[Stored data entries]
◇ ◇ ◇ ◇ ◇
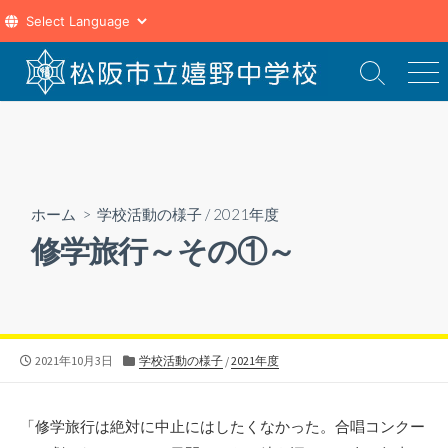
コ
ン
検
メ
索
ニ
テ
切
ュ
ン
り
ー
ツ
替
え
へ
ス
ホーム
>
学校活動の様子
/
2021年度
キ
修学旅行～その①～
ッ
プ
公
カ
2021年10月3日
学校活動の様子
/
2021年度
開
テ
日
ゴ
リ
「修学旅行は絶対に中止にはしたくなかった。合唱コンクー
ー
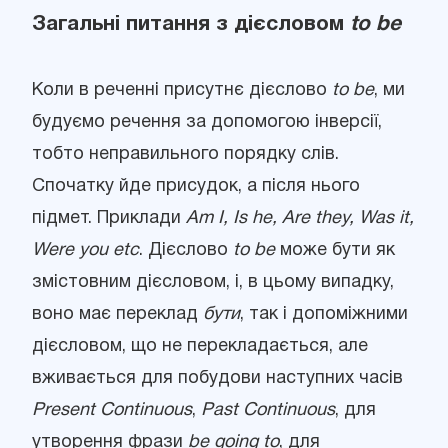
Загальні питання з дієсловом
to be
Коли в реченні присутнє дієслово
to be
, ми
будуємо речення за допомогою інверсії,
тобто неправильного порядку слів.
Спочатку йде присудок, а після нього
підмет. Приклади
Am I, Is he, Are they, Was it,
Were you etc
. Дієслово
to be
може бути як
змістовним дієсловом, і, в цьому випадку,
воно має переклад
бути
, так і допоміжними
дієсловом, що не перекладається, але
вживається для побудови наступних часів
Present Continuous
,
Past Continuous
, для
утворення фрази
be going to
, для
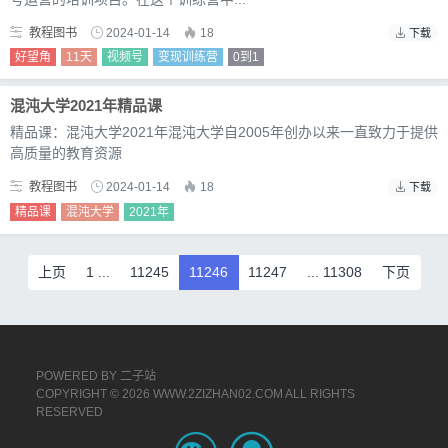
教程图书
2024-01-14
18
下载
好望角
11天
视频号
变现训练营
0到1
混沌大学2021年精品课
精品课：混沌大学2021年混沌大学自2005年创办以来一直致力于提供
高质量的教育资源
教程图书
2024-01-14
18
下载
精品课
混沌大学
2021年
上页
1 ...
11245
11246
11247
... 11308
下页
POWERED BY
二子站
COPYRIGHT © 2026 WWW.2ZIZHAN02.COM ALL RIGHTS
RESERVED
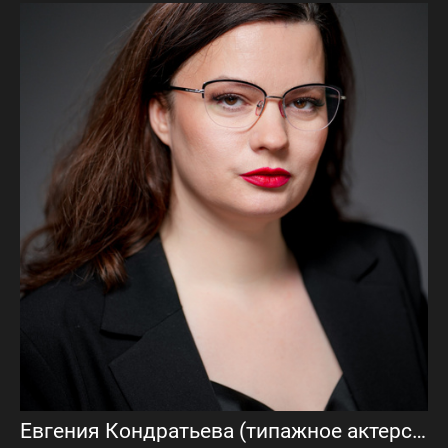
Евгения Кондратьева (типажное актерское портфолио)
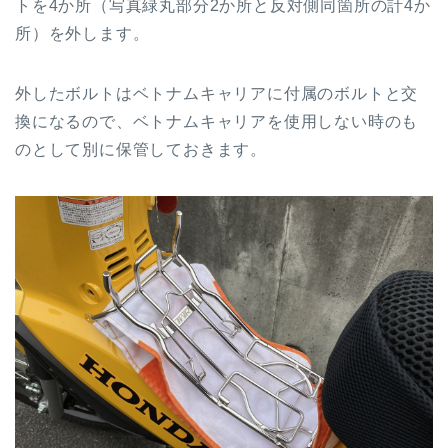
トを4か所（写真緑丸部分2か所と反対側同箇所の計4か
所）を外します。
外したボルトはベトナムキャリアに付属のボルトと交
換になるので、ベトナムキャリアを使用しない時のも
のとして別に保管しておきます。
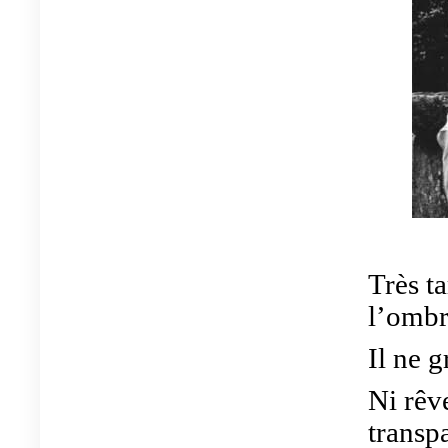
Très ta
l’ombr
Il ne 
Ni rêve
transp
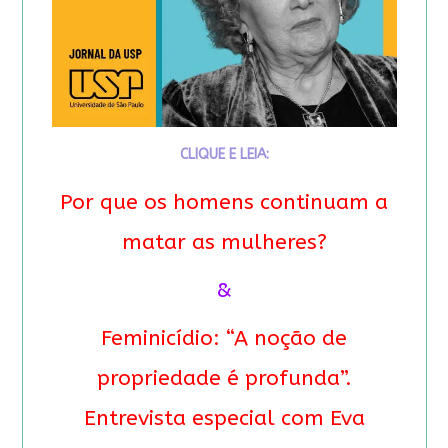
CLIQUE E LEIA:
Por que os homens continuam a
matar as mulheres?
&
Feminicídio: “A noção de
propriedade é profunda”.
Entrevista especial com Eva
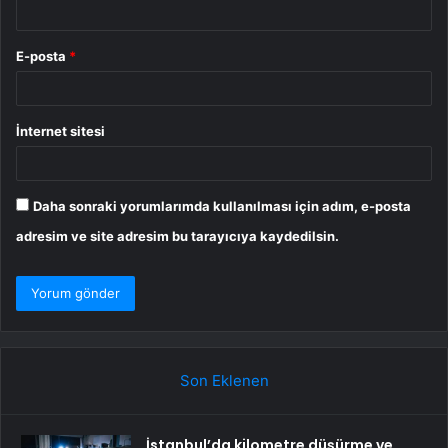
E-posta
*
İnternet sitesi
Daha sonraki yorumlarımda kullanılması için adım, e-posta
adresim ve site adresim bu tarayıcıya kaydedilsin.
Son Eklenen
İstanbul’da kilometre düşürme ve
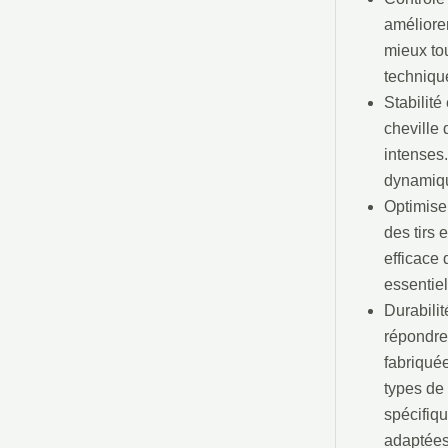
améliorer
mieux tou
techniqu
Stabilité
cheville 
intenses
dynamiq
Optimiser
des tirs 
efficace 
essentiel
Durabilit
répondre 
fabriquée
types de 
spécifiq
adaptées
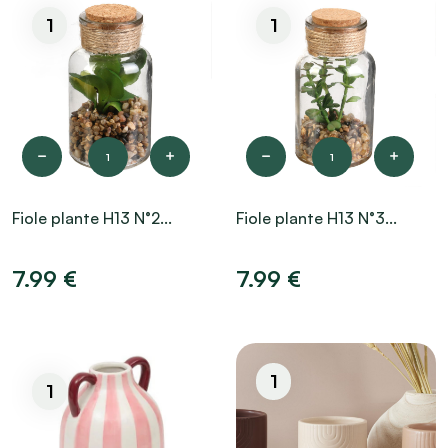
1
1
1
1
Fiole plante H13 N°2...
Fiole plante H13 N°3...
7.99 €
7.99 €
1
1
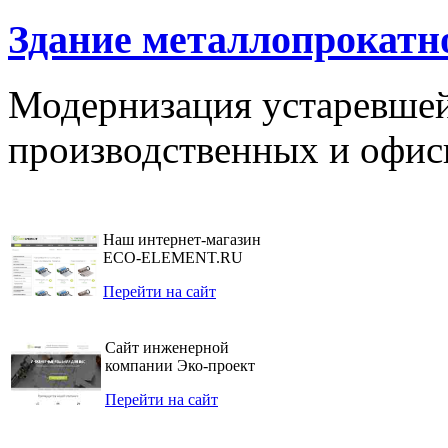
Здание металлопрокатно
Модернизация устаревшей
производственных и офи
Наш интернет-магазин
ECO-ELEMENT.RU
Перейти на сайт
Сайт инженерной
компании Эко-проект
Перейти на сайт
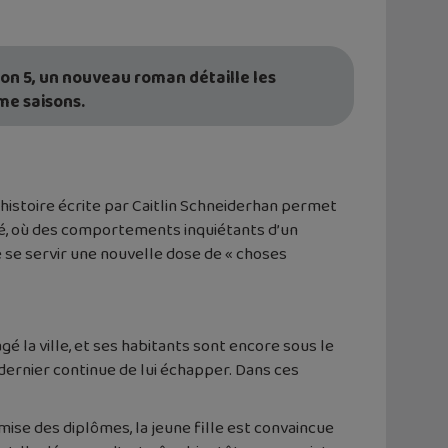
son 5, un nouveau roman détaille les
me saisons.
te histoire écrite par Caitlin Schneiderhan permet
té, où des comportements inquiétants d’un
de se servir une nouvelle dose de « choses
 la ville, et ses habitants sont encore sous le
dernier continue de lui échapper. Dans ces
se des diplômes, la jeune fille est convaincue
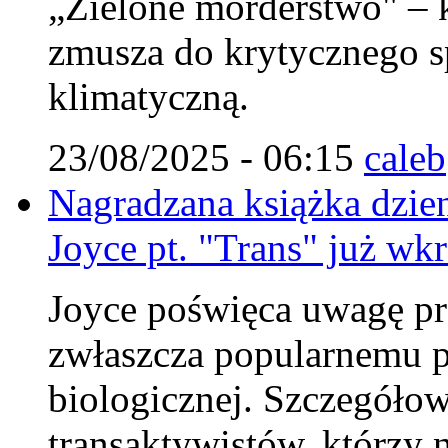
„Zielone morderstwo" – k
zmusza do krytycznego sp
klimatyczną.
23/08/2025 - 06:15
caleb
Nagradzana książka dzie
Joyce pt. "Trans" już wkr
Joyce poświęca uwagę pr
zwłaszcza popularnemu p
biologicznej. Szczegółow
transaktywistów, którzy 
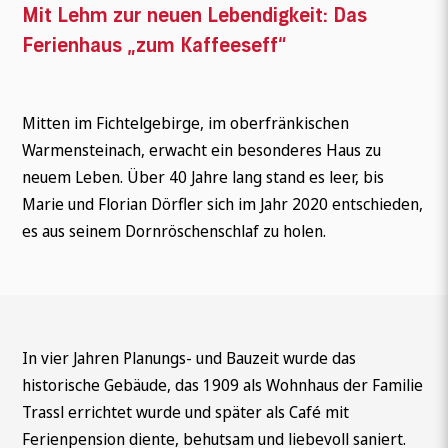
Mit Lehm zur neuen Lebendigkeit: Das
Ferienhaus „zum Kaffeeseff“
Mitten im Fichtelgebirge, im oberfränkischen
Warmensteinach, erwacht ein besonderes Haus zu
neuem Leben. Über 40 Jahre lang stand es leer, bis
Marie und Florian Dörfler sich im Jahr 2020 entschieden,
es aus seinem Dornröschenschlaf zu holen.
In vier Jahren Planungs- und Bauzeit wurde das
historische Gebäude, das 1909 als Wohnhaus der Familie
Trassl errichtet wurde und später als Café mit
Ferienpension diente, behutsam und liebevoll saniert.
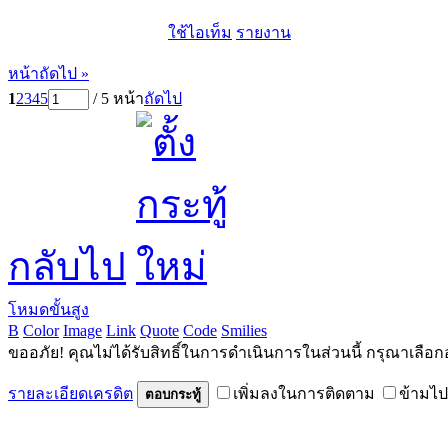
ใช้ไอเท็ม
รายงาน
หน้าถัดไป »
1
2
3
4
5
/ 5 หน้า
ถัดไป
กลับไป
โหมดขั้นสูง
B
Color
Image
Link
Quote
Code
Smilies
ขออภัย! คุณไม่ได้รับสิทธิ์ในการดำเนินการในส่วนนี้ กรุณาเลือก
รายละเอียดเครดิต
เพิ่มลงในการติดตาม
ข้ามไป
ตอบกระทู้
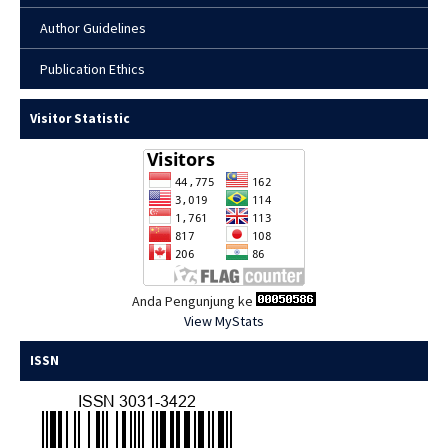
Author Guidelines
Publication Ethics
Visitor Statistic
Anda Pengunjung ke
View MyStats
ISSN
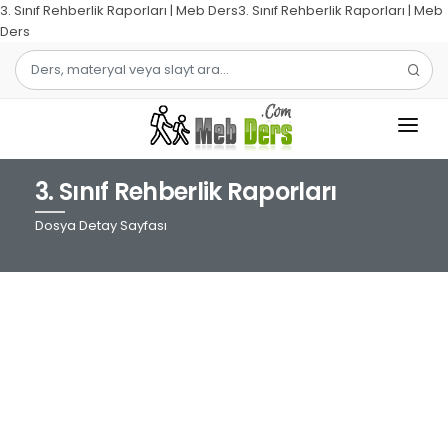
3. Sınıf Rehberlik Raporları | Meb Ders3. Sınıf Rehberlik Raporları | Meb
Ders
3. Sınıf Rehberlik Raporları
1.SINIF
Dosya Detay Sayfası
2.SINIF
3.SINIF
4.SINIF
MATEMATIK
TÜRKÇE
◇ ◇ ◇ ◇ ◇
What is needed: Extract every line of the listing that contains the word "Continuous", matching its case exactly.

Solution to the exercise:
Present Continuous
Past Continuous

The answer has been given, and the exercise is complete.